The wind ripped my son and daughter’s sign in half almost as soon as we exited the car.
Undeterred, they taped the items they’d worked on for months to a table—the opportunity to sell their handmade products at the homeschool crafting fair awaited, and not even a cold, December wind was going to stop them.
This was our second year participating in the crafting fair, and I couldn’t believe how seasoned my kids seemed. Table set up and cash box at the ready, they worked for two hours, sometimes walking their products from booth to booth when business slowed. My introverted son came out of his shell to explain to customers how he’d designed his Perler bead creations before negotiating prices. It’s not just money kidpreneurs stand to gain when they start their own businesses, though revenue is a nice incentive.
Entrepreneurship can teach skills that stick with kids for life: creative thinking, learning from failure and financial literacy, to name a few.
Parents can help by asking the right questions and responding appropriately—whether their child succeeds or fails.
Former kidpreneur Charlie Gasmire credits his father with sparking his interest in entrepreneurship at a young age. “Dad gave me ideas to think about, and advice,” Gasmire says. “He introduced different activities.” For example, Gasmire had his own lemonade stand and shoe shining business as a child. Now he’s founded Boss Club, a company that offers advice and entrepreneurial starter kits so that kids can try their hand at business with guidance.
“Guidance” is the key word—Jan Murfield, president of Junior Achievement of Dallas, suggests that parents pose practical questions to their budding business owners while letting the kids lead: How much do you want to charge for your product? What materials and money will you need to get started? How are you going to advertise?
These questions force children to consider their options and choose the best path forward, honing their creative and critical thinking skills through a topic they’re already interested in.
DOING WHAT THEY LOVE
Lewisville elementary student Erin Malone was embarrassed by a diagnosis of attention deficit hyperactivity disorder. She was having trouble in school both academically and behaviorally and was dealing with constant negative self-talk. But her love for art never waned. So Erin’s mom, Sherrie Jackson, asked her daughter if she wanted to turn her creative interest into a business.

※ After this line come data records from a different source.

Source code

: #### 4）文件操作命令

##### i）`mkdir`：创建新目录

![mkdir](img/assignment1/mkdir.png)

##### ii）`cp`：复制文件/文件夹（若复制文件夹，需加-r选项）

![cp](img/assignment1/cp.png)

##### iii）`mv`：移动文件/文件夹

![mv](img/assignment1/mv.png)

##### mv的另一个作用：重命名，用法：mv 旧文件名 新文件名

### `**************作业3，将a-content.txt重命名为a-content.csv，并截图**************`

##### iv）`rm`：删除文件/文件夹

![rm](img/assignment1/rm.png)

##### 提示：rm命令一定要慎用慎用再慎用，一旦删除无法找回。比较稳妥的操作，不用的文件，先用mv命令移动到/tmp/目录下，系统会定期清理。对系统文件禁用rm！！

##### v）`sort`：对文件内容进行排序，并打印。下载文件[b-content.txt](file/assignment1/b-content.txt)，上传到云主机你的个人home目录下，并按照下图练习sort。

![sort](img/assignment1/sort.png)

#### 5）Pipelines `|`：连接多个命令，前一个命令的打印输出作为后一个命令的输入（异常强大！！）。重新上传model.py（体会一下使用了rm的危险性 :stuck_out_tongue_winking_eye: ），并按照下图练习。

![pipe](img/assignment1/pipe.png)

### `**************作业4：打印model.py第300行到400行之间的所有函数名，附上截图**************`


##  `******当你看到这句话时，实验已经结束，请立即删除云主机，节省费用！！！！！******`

Now 8 years old, she runs a successful accessories business called Essentials from Erin. She chooses the items for her customers, packs them up and even helps manage the cash box at events.

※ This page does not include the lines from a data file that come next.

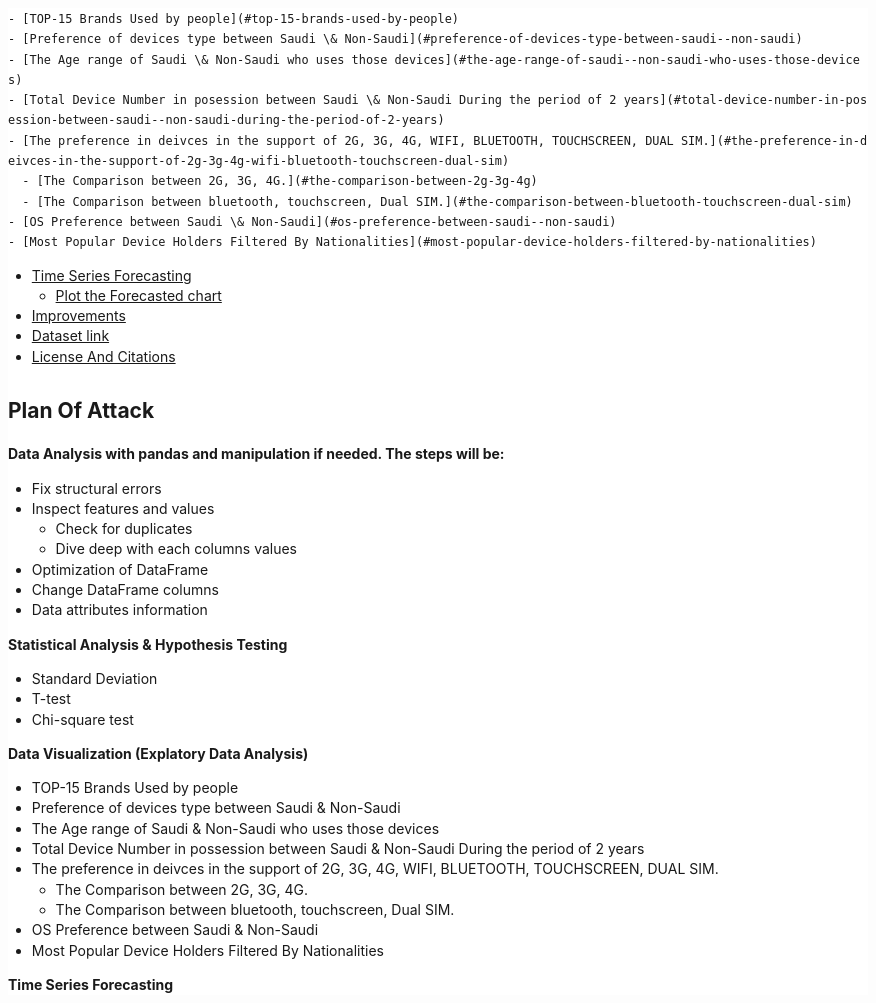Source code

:     - [TOP-15 Brands Used by people](#top-15-brands-used-by-people)
    - [Preference of devices type between Saudi \& Non-Saudi](#preference-of-devices-type-between-saudi--non-saudi)
    - [The Age range of Saudi \& Non-Saudi who uses those devices](#the-age-range-of-saudi--non-saudi-who-uses-those-devices)
    - [Total Device Number in posession between Saudi \& Non-Saudi During the period of 2 years](#total-device-number-in-posession-between-saudi--non-saudi-during-the-period-of-2-years)
    - [The preference in deivces in the support of 2G, 3G, 4G, WIFI, BLUETOOTH, TOUCHSCREEN, DUAL SIM.](#the-preference-in-deivces-in-the-support-of-2g-3g-4g-wifi-bluetooth-touchscreen-dual-sim)
      - [The Comparison between 2G, 3G, 4G.](#the-comparison-between-2g-3g-4g)
      - [The Comparison between bluetooth, touchscreen, Dual SIM.](#the-comparison-between-bluetooth-touchscreen-dual-sim)
    - [OS Preference between Saudi \& Non-Saudi](#os-preference-between-saudi--non-saudi)
    - [Most Popular Device Holders Filtered By Nationalities](#most-popular-device-holders-filtered-by-nationalities)
  - [Time Series Forecasting](#time-series-forecasting)
    - [Plot the Forecasted chart](#plot-the-forecasted-chart)
  - [Improvements](#improvements)
  - [Dataset link](#dataset-link)
  - [License And Citations](#license-and-citations)


## Plan Of Attack

**Data Analysis  with pandas and manipulation if needed. The steps will be:**
  
- Fix structural errors
- Inspect features and values
  - Check for duplicates
  - Dive deep with each columns values
- Optimization of DataFrame
- Change DataFrame columns
- Data attributes information

**Statistical Analysis & Hypothesis Testing**

- Standard Deviation
- T-test
- Chi-square test

**Data Visualization (Explatory Data Analysis)**

- TOP-15 Brands Used by people
- Preference of devices type between Saudi & Non-Saudi
- The Age range of Saudi & Non-Saudi who uses those devices
- Total Device Number in possession between Saudi & Non-Saudi During the period of 2 years
- The preference in deivces in the support of 2G, 3G, 4G, WIFI, BLUETOOTH, TOUCHSCREEN, DUAL SIM.
  - The Comparison between 2G, 3G, 4G.
  - The Comparison between bluetooth, touchscreen, Dual SIM.
- OS Preference between Saudi & Non-Saudi
- Most Popular Device Holders Filtered By Nationalities

**Time Series Forecasting**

According to Jessica Thomas, the director of education at Fort Worth-based Junior Achievement of the Chisholm Trail, handling their own money helps kids understand the difference between wants and needs, and they start to recognize the hard work that goes into maintaining a business.

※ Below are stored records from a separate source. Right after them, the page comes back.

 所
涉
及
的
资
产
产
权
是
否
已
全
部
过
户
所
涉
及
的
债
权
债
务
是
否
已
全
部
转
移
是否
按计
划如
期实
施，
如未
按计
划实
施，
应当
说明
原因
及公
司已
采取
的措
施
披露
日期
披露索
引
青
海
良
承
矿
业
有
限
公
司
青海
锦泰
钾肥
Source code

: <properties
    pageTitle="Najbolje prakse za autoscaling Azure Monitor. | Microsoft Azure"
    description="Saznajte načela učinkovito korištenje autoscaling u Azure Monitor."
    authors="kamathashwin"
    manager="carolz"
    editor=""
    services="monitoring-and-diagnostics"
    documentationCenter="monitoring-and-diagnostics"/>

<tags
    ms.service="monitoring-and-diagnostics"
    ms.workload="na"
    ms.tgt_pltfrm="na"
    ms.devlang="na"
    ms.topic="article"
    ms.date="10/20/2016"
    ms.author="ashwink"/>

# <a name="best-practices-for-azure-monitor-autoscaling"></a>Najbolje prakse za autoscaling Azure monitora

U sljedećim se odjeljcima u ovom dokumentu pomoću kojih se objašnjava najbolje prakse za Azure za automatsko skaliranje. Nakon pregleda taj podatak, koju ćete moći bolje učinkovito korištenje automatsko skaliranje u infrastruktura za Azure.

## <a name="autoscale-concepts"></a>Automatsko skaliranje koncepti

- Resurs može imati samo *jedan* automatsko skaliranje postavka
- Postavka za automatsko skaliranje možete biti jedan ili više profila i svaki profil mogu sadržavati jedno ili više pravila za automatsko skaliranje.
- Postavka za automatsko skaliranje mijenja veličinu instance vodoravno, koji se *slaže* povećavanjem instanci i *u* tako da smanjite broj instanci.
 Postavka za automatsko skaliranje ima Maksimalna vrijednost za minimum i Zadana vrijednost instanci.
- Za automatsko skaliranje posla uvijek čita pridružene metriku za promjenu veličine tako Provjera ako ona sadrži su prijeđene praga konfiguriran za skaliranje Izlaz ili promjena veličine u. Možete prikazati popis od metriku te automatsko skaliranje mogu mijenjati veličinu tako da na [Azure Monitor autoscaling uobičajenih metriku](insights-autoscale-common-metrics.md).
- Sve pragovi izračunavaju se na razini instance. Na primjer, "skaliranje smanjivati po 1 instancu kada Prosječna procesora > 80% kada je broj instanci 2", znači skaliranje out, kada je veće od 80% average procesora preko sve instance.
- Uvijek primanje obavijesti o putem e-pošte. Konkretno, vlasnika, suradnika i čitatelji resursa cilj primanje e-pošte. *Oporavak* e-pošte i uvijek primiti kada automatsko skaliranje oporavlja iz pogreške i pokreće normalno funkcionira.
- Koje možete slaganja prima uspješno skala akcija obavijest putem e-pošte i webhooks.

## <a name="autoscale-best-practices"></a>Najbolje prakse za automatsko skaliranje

Kidpreneurs start to view their community differently too, Thomas adds. They see local business owners as people just like them who followed a passion. “[They see that] they can make a living doing what they love,” she says.
Erin is saving for the art studio she’d like to open one day while also donating some of her profits to charity. Jackson believes encouraging her daughter to pursue something she already had a talent for helped banish the negativity that plagued her after her ADHD diagnosis. Months after opening her own business, Erin’s people skills have improved, her confidence is up and she is involved in helping her community—and Jackson recently watched her daughter accept her second perseverance award at school. That’s the purpose of Erin’s business, Jackson says: “to inspire kids and adults to never give up.”
NOT TOO SMALL TO FAIL
Not every kid-founded business will succeed though—and that’s a good thing. Entrepreneurship gives kids the opportunity to practice the art of failing gracefully, but the reverse is true as well: Learning how to deal with failure can encourage entrepreneurship because starting a business is always a risk. It might go well and it might not, but kids who have been taught how to handle failure are more likely to step out and try.
“Kids learn from the experience whether they succeed or fail, and that’s what you want,” says Murfield.
When things go south, parents should acknowledge the progress their children have made and stress that learning from mistakes is part of growing. Helping kids reframe a business fail is key: What went right? What went wrong? What would they have done differently?
Parents can’t just talk the talk, though—a 2016 study published in Psychological Science revealed that a parent’s attitude about failure largely impacts their child’s attitude about their own ability to succeed and grow. Kids watch how parents handle their own situations when things don’t go as planned.